Muysken has been a visiting researcher at the University of Oslo in 1980. In 1983, he was assistant professor at the SUNY in Buffalo, New York. He was a visiting professor at the Catholic University of Louvain in Belgium, in 1989; at the University of Newcastle, Australia in 1995 and again in 2000; at the Centre for European Economic Research in Mannheim, Germany, in 2000; and at the Social Science Research Center Berlin in Germany, in May 2000.

==Researcher and author==
Muysken's research includes work on endogenous growth and diffusion of technologies; skill mismatch; job competition; analysis of unemployment; portfolio investment and other topics, including his work on health as a determinant of economic growth.

He has authored a number of articles, papers and books.
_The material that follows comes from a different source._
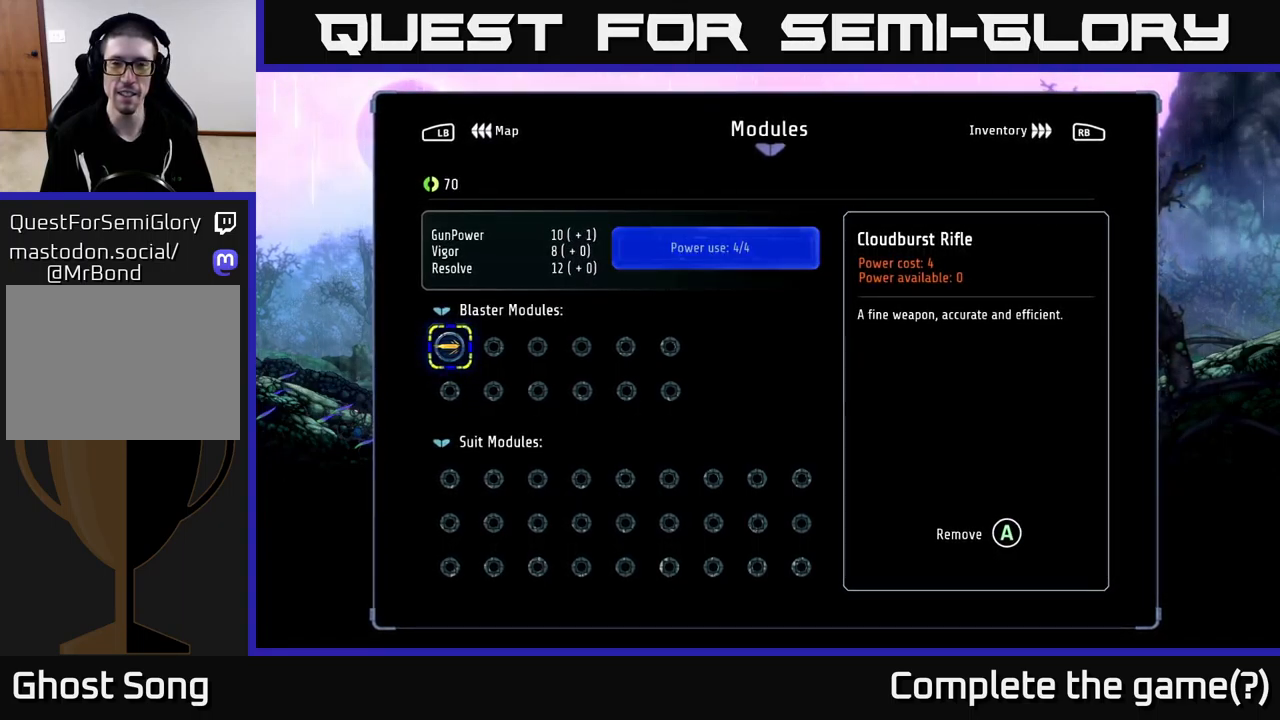
{"buttons": [], "left_stick": "center", "right_stick": "center", "events": []}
His most notable work, so far, is Full Employment Abandoned (2008), co-written with Australian economist Bill Mitchell. The authors trace the theoretical analysis of the nature and causes of unemployment over the last 150 years and argue that the shift from involuntary to so-called "natural rate" concepts of unemployment are behind an "ideological backlash" against state intervention as notably advocated, within the frame of the free economy, by Keynes in the 1930s. The authors further contend that unemployment is a reflection of systemic policy failures, rather than an "individual problem". They present a theoretical and empirical critique of the neo-liberal approach and suggest that the reinstatement of full employment, along with price stability, is a viable policy goal, achievable through an activist fiscal policy.

==Personal life==
Muysken is married to Anne Marie du Saar. They have three children: Joan, Fransje, and Coen Muysken.